The last dance on the Chamber Music Northwest/BodyVox program was the softly humorous Foreign Tales, an exploration of aggressively telescoping hoop skirts danced to Debussy and Ravel. At some point in the middle, I had a re-thought. You know, a previous idea or observation that pops into your head when you see something that supports or refutes it.

I remembered how much of my early exposure to classical music came as background music to the flood of cartoons I watched on TV and at the movies as a young kid in the ‘50s. Disney, sure, but bits of opera and symphonies, the stirring bits, popped up all the time behind the craziest cartoons.

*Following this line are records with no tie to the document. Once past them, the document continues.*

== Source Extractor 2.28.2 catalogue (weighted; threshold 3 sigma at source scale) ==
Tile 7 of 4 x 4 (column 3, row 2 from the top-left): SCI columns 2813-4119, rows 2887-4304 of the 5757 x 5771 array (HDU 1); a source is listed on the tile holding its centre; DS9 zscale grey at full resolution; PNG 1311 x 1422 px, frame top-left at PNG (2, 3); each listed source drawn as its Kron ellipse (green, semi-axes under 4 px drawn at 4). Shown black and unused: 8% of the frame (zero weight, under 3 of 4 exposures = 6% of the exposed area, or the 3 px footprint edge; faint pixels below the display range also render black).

As I looked around the audience, I saw just a few younger faces, and I thought what a good introduction to classical music this particular collaboration would be.  The music was tuneful and familiar, the dance alternately joyful and comic and absurd. It wasn’t quite in the spirit of those madcap animated films, which revved up to truly manic levels and which I found totally consuming, but close enough. And you could imagine BodyVox coming up with more slapstick, if called upon.

Let’s say I was a classical music organization that wanted to plant classical music into the sub-consciousnesses of today’s kids. Well, I could do worse than commissioning some concerts with BodyVox aimed directly at that audience. Also Imago, Tears of Joy, Do Jump! and various other groups in town that perform for the younger set. The classical soundtrack would lodge in their brains the same way it did in mine.

Hey, come on: Daffy Duck singing “Figaro” is one of the key moments in my life in opera!